What you should do -> Return every line of the listing below that contains the word "para".

══ The input ══

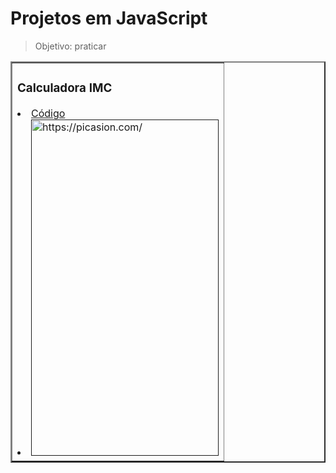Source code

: # Projetos em JavaScript 

> Objetivo: praticar

<table border="2">
  <tr>
    <td>
    <h3>Calculadora IMC</h3>
        <li><a href="./00-imc/">Código</a></li>
        <li>
        <a href=""><img src="https://i.picasion.com/pic92/3e19445165ce2620a70a514d563b5106.gif" width="300" height="538" border="0" alt="https://picasion.com/" /></a>
        </li>
    </td>      
  </tr>
  </table>
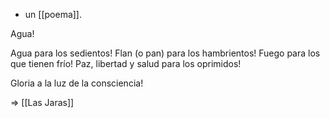 - un [[poema]].

Agua!

Agua para los sedientos!
Flan (o pan) para los hambrientos!
Fuego para los que tienen frío!
Paz, libertad y salud para los oprimidos!

Gloria a la luz de la consciencia!

=> [[Las Jaras]]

═══

Task response ->
Agua para los sedientos!
Flan (o pan) para los hambrientos!
Fuego para los que tienen frío!
Paz, libertad y salud para los oprimidos!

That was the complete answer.